Importante: a naltrexona está disponível no Brasil em formulações orais. A formulação injetável de liberação prolongada, comum em alguns países, não está comercialmente disponível no Brasil até o momento, o que pode limitar seu uso em certos casos.
Acamprosato
O acamprosato4,5 tem se mostrado eficaz no tratamento da dependência de álcool. Ele inibe a atividade excitatória do glutamato no cérebro, agindo, provavelmente, em uma subclasse dos receptores glutamatérgicos (NMDA), especialmente quando há hiperatividade destes receptores. O acamprosato tem sido considerado um coagonista parcial do receptor NMDA. Estudos em animais indicaram que esta medicação reduz a recaptação do cálcio induzida pelo glutamato nos neurônios, suprimindo as respostas condicionadas ao etanol, reduzindo os efeitos aversivos da retirada do álcool além de inibir a hiperexcitabilidade cerebral do glutamato e a expressão gênica do c-fos (um gene de ação ativadora)5. Também há estudos que descrevem uma atividade sobre o sistema gabaérgico. O acamprosato melhora a recaptação do GABA no tálamo e hipotálamo. Desta forma, parece modular a atividade dopaminérgica no núcleo accumbens, reduzindo o reforço positivo relacionado ao consumo de álcool4.
Desafios do tratamento farmacológico no Brasil
O tratamento farmacológico do alcoolismo no Brasil enfrenta desafios significativos, especialmente após a descontinuação do dissulfiram em 2019 pela fabricante. Atualmente, a naltrexona permanece disponível no mercado mediante prescrição médica, e de forma gratuita em alguns municípios, como na cidade de São Paulo, por exemplo. O acamprosato não está disponível no mercado nacional. Essa limitação de opções pode comprometer a eficácia do tratamento da doença, especialmente quando não há acesso a abordagens combinadas com suporte psicossocial, evidenciando a necessidade de políticas públicas que garantam a disponibilidade e o acesso a medicamentos essenciais no combate ao alcoolismo.

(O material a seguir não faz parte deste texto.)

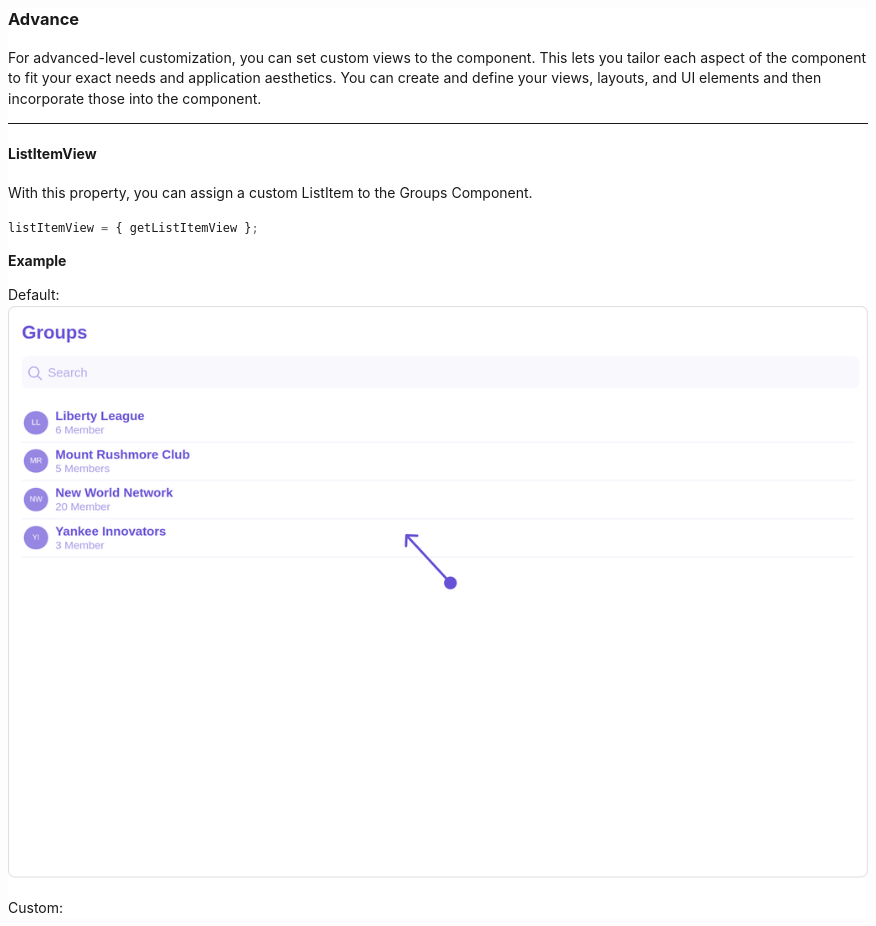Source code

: 
### Advance

For advanced-level customization, you can set custom views to the component. This lets you tailor each aspect of the component to fit your exact needs and application aesthetics. You can create and define your views, layouts, and UI elements and then incorporate those into the component.

---

#### ListItemView

With this property, you can assign a custom ListItem to the Groups Component.

```jsx
listItemView = { getListItemView };
```

**Example**

Default:
![](../../assets/groups_listItemView_default_web_screens.png)

Custom: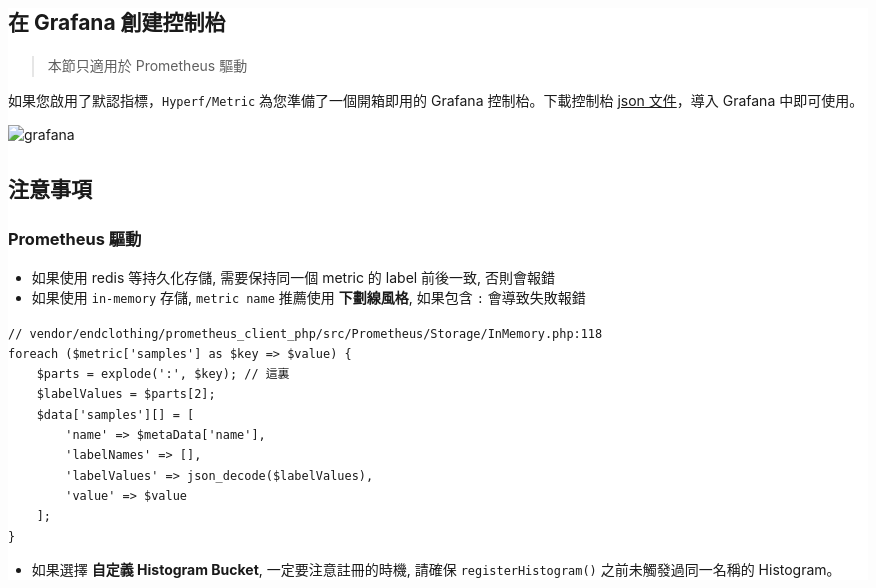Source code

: ## 在 Grafana 創建控制枱

> 本節只適用於 Prometheus 驅動

如果您啟用了默認指標，`Hyperf/Metric` 為您準備了一個開箱即用的 Grafana 控制枱。下載控制枱 [json 文件](https://cdn.jsdelivr.net/gh/hyperf/hyperf/src/metric/grafana.json)，導入 Grafana 中即可使用。

![grafana](./imgs/grafana.png)

## 注意事項

### Prometheus 驅動
- 如果使用 redis 等持久化存儲, 需要保持同一個 metric 的 label 前後一致, 否則會報錯
- 如果使用 `in-memory` 存儲, `metric name` 推薦使用 **下劃線風格**, 如果包含 `:` 會導致失敗報錯
```
// vendor/endclothing/prometheus_client_php/src/Prometheus/Storage/InMemory.php:118
foreach ($metric['samples'] as $key => $value) {
    $parts = explode(':', $key); // 這裏
    $labelValues = $parts[2];
    $data['samples'][] = [
        'name' => $metaData['name'],
        'labelNames' => [],
        'labelValues' => json_decode($labelValues),
        'value' => $value
    ];
}
```
- 如果選擇 **自定義 Histogram Bucket**, 一定要注意註冊的時機, 請確保 `registerHistogram()` 之前未觸發過同一名稱的 Histogram。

É importante reforçar que o tratamento do alcoolismo não ocorre de maneira isolada. O resultado de um tratamento farmacológico também depende da abordagem psicoterápica como a Terapia Cognitiva Comportamental (TCC)3. Além disso, o tratamento farmacológico do alcoolismo sempre passa por atualizações e que existem possibilidades de combinações de outras classes de medicamentos, visando tratar possíveis comorbidades.
Essas medicações devem sempre ser usadas com indicação e orientação de um psiquiatra. O tipo de tratamento mais adequado para cada pessoa depende de suas características pessoais, da quantidade de bebida alcoólica que costuma ingerir e se já apresenta problemas de ordem emocional, física ou interpessoal decorrentes desse uso.